Editorial: Fuel folly

Editorial board members:

• Matt Beckett

— Community representative

• Brad King

— Community representative

• Allan Reishus

— Community representative

• Bryce Jacobson

— Newspaper representative

• Jerry Martin

— Newspaper representative

Our View

Though gas prices have decreased recently to levels comparable with stations in surrounding communities, it seemed as though Craig prices for a long time were more expensive. This fact, when combined with the sometimes-uniform movement in the prices at local stations, is a recipe for residents to be suspicious of price fixing. The editorial board hopes those days are over, but if the discrepancy returns residents do have options.

Moffat County residents who visited the gas pumps in the past week were greeted with a nice surprise in the form of lower prices.

Aside from providing a little relief to patrons, the decrease also marked the first time in what seems like a long time that prices in Craig have been competitive with those at stations in surrounding communities. Despite proximity to places like Hayden and Steamboat Springs, it seemed for years like gas prices were always around 10 cents more expensive in Craig.
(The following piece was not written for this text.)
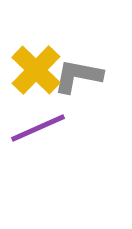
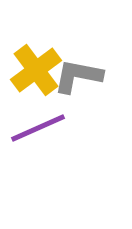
yellow cross: rotated 9 degrees clockwise
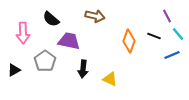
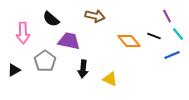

During this time there was a grumble of disapproval from area residents evident in community conversation as well as even a few letters to the editor. That grumble grew significantly louder early this month when that price difference ballooned to as much as 30 cents.

When members of the community have enquired in the past as to the reason for the discrepancy, transportation costs is usually the answer they receive. It seems a little funny to the editorial board that stations just down the road don’t seem to incur those same costs.

And if that doesn’t poke a big enough hole in that theory, try visiting a gas station located near a refinery or gas distribution center. Those prices never seem to indicate the absence of any “transportation fees.”

Don’t misunderstand, board members aren’t accusing anyone of price fixing. However when you combine the lack of a credible explanation with the fact that prices at many of the gas stations in Craig seem to change the same amount at the same time, it’s easy to understand why residents might be concerned.

It looks as though the problem has fixed itself — at least for now. But if locally-sold gas becomes more expensive again in the future, the big question once again will be: What can the residents of Moffat County do?

For anyone seriously concerned about price fixing, the place to voice that concern is the office of Colorado’s Attorney General John Suthers, who has made it clear in the past that he won’t tolerate price gouging when it comes to gasoline.

The other option would be to drive 17 miles east to Hayden to get gas.

While every board member certainly promotes the idea shopping locally, it has to be a two-way relationship. When any local vendor violates that relationship and uses Moffat County’s rural location as an excuse to make more money, they lose the right to claim the community benefits from their success.

By and large, that isn’t a problem in Moffat County with its wonderful array of local businesses. The editorial board sincerely hopes it doesn’t become an issue at our gas pumps.